* Exercise *
What you produce should be every line from the data that includes "stains".

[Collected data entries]
☆ ☆ ☆ ☆

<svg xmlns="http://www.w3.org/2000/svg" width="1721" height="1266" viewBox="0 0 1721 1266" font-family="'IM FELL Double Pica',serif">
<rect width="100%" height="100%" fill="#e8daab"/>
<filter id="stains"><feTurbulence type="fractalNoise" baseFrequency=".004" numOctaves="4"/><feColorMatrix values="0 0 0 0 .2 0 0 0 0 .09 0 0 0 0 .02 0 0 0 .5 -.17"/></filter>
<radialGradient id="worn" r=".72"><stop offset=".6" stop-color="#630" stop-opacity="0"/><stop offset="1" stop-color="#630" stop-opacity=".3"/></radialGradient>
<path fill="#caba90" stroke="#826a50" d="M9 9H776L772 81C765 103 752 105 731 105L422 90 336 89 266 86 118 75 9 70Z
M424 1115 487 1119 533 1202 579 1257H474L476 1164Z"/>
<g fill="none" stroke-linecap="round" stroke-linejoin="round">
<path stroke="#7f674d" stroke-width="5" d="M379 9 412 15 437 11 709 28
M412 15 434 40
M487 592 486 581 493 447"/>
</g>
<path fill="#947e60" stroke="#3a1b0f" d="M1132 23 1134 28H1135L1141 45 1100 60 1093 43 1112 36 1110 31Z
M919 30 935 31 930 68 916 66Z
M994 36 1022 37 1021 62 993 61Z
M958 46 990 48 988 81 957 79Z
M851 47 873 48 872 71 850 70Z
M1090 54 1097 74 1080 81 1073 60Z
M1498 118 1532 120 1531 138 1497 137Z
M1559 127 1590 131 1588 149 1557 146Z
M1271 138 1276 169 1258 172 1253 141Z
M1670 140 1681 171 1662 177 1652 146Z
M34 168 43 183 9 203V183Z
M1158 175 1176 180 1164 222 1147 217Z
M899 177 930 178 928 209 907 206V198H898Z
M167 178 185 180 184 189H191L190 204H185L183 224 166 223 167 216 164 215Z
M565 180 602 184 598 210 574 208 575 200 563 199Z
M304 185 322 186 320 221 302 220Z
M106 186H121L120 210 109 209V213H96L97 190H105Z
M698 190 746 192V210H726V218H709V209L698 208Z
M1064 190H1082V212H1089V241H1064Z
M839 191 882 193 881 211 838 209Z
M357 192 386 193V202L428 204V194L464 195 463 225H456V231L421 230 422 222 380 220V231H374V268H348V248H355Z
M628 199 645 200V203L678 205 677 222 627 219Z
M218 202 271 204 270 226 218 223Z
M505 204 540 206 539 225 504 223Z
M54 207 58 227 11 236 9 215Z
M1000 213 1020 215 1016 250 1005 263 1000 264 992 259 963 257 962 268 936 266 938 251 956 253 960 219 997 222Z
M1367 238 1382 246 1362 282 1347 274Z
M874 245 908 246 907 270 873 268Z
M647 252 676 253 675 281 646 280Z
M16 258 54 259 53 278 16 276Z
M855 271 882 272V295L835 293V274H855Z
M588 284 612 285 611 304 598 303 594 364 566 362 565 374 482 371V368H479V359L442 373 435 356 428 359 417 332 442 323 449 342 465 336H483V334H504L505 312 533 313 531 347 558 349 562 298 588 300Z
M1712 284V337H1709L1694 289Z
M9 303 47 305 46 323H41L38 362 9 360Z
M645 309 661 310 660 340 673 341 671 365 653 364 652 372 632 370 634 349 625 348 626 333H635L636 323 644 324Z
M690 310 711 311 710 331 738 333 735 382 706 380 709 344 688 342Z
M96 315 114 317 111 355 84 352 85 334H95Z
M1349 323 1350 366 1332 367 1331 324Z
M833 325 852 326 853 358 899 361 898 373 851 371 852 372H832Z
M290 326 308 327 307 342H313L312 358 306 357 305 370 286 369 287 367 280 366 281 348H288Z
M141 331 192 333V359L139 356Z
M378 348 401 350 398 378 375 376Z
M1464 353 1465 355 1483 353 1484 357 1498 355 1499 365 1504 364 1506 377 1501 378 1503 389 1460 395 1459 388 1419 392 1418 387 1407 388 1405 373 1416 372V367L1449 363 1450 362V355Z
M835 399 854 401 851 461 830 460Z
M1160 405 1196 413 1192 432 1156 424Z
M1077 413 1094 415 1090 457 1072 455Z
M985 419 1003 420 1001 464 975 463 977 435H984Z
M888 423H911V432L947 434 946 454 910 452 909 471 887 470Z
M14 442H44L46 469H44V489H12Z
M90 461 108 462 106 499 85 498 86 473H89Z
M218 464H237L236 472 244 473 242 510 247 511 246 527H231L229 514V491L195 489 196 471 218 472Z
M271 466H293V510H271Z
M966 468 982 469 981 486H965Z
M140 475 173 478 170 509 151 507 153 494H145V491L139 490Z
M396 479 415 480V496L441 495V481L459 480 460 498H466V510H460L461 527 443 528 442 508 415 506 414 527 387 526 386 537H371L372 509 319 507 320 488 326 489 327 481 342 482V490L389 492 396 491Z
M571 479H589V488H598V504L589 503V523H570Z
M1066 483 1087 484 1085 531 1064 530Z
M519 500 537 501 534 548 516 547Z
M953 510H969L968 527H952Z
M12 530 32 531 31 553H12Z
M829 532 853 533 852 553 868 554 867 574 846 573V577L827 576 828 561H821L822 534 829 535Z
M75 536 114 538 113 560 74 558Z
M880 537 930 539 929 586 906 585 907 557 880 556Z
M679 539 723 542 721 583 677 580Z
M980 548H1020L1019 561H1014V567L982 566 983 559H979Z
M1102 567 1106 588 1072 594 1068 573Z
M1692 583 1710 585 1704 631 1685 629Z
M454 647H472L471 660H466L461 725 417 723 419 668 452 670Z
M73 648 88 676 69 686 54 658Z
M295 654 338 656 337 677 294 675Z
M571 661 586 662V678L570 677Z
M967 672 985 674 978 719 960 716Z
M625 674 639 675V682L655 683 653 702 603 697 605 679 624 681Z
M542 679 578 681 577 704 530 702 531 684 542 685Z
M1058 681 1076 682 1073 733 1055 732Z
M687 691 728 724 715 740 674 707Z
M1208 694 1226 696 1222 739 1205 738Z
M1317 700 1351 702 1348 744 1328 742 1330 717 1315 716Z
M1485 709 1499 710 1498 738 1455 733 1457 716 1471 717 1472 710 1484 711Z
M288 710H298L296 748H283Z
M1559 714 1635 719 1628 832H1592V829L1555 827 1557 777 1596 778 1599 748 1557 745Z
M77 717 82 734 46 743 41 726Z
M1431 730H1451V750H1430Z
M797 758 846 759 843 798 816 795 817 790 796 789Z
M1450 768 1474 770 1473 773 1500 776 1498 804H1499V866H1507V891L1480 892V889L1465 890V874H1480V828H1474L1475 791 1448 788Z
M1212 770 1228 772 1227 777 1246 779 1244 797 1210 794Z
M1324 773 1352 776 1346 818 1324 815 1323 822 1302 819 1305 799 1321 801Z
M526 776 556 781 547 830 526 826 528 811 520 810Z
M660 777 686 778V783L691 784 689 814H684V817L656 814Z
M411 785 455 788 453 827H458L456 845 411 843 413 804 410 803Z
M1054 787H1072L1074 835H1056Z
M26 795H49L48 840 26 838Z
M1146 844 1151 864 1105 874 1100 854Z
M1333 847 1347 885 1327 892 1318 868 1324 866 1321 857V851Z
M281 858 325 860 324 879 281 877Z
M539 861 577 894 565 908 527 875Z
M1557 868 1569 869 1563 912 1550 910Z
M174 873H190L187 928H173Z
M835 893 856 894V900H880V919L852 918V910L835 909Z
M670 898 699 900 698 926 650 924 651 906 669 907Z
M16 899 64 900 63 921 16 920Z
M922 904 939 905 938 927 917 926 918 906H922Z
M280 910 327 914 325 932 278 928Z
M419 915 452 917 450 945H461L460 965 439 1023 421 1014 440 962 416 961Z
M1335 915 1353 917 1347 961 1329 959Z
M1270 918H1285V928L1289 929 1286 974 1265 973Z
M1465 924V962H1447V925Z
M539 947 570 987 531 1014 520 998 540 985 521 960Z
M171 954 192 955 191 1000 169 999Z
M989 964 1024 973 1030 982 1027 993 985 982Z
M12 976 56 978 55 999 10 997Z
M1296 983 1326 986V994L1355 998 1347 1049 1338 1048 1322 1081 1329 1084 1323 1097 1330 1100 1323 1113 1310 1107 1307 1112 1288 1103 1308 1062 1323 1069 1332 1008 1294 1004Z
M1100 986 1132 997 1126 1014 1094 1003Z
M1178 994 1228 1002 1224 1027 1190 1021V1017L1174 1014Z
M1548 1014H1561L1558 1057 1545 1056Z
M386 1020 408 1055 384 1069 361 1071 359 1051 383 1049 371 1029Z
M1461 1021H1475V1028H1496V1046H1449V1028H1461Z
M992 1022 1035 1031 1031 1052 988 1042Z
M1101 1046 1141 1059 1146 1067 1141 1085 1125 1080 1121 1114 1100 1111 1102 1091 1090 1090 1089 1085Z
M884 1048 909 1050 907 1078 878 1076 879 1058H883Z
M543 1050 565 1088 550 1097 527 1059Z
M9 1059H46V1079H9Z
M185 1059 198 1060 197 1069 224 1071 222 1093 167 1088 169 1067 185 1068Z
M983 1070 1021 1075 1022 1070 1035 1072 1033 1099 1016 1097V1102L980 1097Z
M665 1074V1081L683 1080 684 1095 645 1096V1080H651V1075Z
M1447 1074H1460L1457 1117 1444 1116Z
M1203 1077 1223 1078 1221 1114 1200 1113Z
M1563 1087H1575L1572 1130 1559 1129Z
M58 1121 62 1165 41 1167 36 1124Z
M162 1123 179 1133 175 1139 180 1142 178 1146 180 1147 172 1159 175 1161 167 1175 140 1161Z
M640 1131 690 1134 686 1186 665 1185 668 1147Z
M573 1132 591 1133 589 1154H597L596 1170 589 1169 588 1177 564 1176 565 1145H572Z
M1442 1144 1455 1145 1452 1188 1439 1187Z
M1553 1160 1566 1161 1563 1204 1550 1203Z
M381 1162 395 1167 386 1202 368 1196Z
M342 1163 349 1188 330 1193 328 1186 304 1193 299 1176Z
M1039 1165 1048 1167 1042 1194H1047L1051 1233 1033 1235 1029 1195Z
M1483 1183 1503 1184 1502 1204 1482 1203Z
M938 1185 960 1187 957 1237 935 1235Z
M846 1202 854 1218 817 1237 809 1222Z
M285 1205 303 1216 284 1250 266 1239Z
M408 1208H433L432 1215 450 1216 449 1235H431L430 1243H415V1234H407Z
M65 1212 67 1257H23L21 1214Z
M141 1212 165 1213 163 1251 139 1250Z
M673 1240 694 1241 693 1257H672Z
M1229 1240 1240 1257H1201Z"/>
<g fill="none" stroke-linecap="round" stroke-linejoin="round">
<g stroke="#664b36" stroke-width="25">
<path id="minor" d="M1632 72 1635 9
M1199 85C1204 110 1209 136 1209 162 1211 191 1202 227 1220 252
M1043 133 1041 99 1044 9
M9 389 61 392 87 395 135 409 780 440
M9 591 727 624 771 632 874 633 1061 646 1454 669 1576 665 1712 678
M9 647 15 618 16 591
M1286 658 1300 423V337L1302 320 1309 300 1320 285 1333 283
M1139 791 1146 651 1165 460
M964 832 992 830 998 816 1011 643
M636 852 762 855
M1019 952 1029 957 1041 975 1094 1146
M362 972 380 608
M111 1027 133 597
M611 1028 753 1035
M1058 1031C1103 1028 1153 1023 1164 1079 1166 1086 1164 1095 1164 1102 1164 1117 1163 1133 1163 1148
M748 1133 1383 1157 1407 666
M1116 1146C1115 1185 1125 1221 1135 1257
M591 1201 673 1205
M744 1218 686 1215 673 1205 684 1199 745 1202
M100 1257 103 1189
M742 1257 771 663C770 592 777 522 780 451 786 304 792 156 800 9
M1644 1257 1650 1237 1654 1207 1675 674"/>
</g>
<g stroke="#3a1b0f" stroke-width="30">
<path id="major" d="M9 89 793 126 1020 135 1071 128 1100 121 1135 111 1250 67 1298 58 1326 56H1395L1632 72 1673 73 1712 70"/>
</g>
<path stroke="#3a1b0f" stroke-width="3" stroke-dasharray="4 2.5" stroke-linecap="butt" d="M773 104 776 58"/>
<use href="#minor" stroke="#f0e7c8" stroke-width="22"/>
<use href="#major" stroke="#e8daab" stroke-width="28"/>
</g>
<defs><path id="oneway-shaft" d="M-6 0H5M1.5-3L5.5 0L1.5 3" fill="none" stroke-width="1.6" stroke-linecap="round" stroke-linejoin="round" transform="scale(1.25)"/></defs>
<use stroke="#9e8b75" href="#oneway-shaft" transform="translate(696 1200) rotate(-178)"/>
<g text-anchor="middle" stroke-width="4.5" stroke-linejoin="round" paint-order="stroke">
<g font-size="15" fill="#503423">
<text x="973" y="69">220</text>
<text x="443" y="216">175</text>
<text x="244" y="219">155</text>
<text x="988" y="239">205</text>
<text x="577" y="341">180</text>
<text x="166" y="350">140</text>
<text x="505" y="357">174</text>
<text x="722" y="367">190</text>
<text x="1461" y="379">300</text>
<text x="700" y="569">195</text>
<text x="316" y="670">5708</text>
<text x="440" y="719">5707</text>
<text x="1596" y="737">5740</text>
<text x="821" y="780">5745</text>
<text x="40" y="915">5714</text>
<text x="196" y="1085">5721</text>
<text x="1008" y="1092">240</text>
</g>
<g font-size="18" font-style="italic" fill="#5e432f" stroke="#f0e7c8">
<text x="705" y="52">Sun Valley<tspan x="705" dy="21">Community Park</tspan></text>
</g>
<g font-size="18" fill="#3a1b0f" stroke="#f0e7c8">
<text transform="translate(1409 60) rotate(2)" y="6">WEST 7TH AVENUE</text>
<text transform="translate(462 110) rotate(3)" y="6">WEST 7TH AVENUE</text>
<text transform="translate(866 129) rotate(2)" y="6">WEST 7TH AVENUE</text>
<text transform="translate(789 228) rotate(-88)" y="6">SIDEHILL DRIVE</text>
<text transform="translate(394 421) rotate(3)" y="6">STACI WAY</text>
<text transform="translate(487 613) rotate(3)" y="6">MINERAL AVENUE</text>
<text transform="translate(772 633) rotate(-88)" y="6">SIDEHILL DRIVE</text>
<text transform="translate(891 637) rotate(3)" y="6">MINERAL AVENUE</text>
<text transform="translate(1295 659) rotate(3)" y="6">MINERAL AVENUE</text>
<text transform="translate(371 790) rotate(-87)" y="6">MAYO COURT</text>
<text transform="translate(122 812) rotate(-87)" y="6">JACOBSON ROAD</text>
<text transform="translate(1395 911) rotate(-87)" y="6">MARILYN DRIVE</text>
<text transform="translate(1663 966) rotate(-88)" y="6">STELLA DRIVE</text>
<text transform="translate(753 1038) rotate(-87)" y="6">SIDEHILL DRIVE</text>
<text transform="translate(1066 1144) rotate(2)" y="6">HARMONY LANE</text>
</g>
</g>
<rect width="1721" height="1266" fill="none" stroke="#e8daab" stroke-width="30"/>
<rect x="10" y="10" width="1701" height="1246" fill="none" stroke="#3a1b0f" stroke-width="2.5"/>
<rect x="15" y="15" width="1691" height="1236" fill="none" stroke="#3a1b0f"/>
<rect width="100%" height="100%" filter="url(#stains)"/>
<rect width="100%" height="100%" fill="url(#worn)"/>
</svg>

☆ ☆ ☆ ☆

* Task result *
<filter id="stains"><feTurbulence type="fractalNoise" baseFrequency=".004" numOctaves="4"/><feColorMatrix values="0 0 0 0 .2 0 0 0 0 .09 0 0 0 0 .02 0 0 0 .5 -.17"/></filter>
<rect width="100%" height="100%" filter="url(#stains)"/>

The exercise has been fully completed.